### What is needed
In the entries below, copy the stretch from the line containing "İçişleri’ne Mustafa Çiftçi, Adalet’e" through the line containing "Recep Tayyip Erdoğan", swapping "Gazeteci" for "Muhabir" and leaving everything else unchanged.

[Data records]

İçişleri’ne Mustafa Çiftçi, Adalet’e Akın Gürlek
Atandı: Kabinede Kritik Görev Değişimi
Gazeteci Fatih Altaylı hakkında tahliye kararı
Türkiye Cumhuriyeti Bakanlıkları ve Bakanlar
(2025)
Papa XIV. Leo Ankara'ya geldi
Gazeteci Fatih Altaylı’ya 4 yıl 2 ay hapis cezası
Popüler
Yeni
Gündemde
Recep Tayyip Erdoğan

--

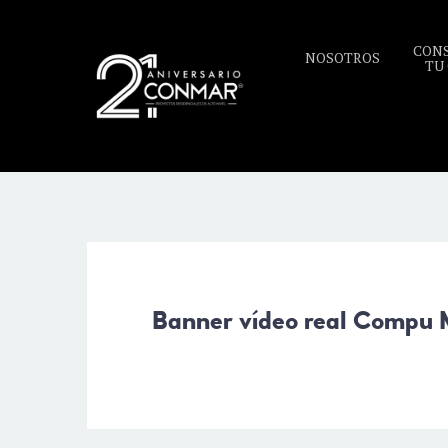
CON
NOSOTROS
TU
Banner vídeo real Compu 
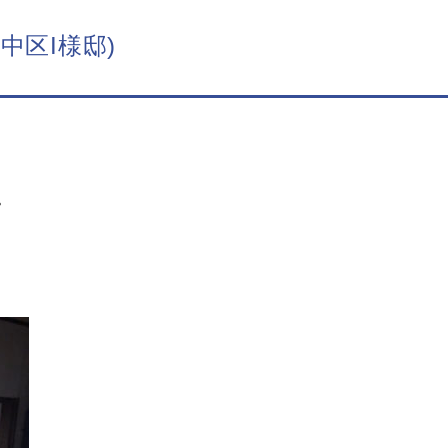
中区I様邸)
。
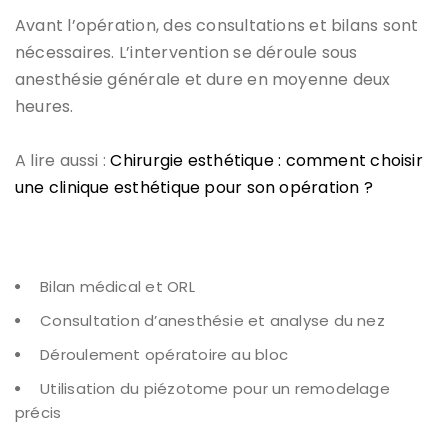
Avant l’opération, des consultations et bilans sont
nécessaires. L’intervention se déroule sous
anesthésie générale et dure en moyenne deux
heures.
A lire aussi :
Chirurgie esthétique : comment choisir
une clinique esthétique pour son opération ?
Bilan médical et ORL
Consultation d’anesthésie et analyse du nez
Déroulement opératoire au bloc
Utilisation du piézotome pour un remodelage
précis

...

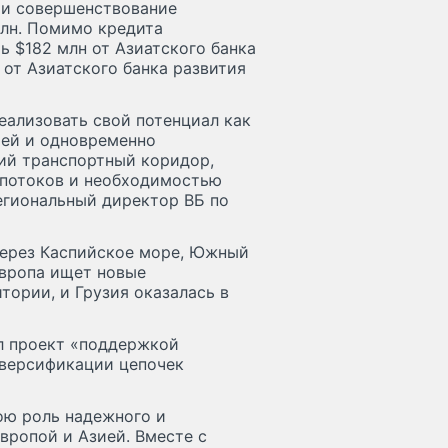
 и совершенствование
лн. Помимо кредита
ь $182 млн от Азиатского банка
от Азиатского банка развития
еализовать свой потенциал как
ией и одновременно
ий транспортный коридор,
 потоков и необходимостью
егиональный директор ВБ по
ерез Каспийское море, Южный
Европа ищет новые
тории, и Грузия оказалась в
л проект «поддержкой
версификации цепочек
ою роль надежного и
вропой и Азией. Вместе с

### Exercise output
İçişleri’ne Mustafa Çiftçi, Adalet’e Akın Gürlek
Atandı: Kabinede Kritik Görev Değişimi
Muhabir Fatih Altaylı hakkında tahliye kararı
Türkiye Cumhuriyeti Bakanlıkları ve Bakanlar
(2025)
Papa XIV. Leo Ankara'ya geldi
Muhabir Fatih Altaylı’ya 4 yıl 2 ay hapis cezası
Popüler
Yeni
Gündemde
Recep Tayyip Erdoğan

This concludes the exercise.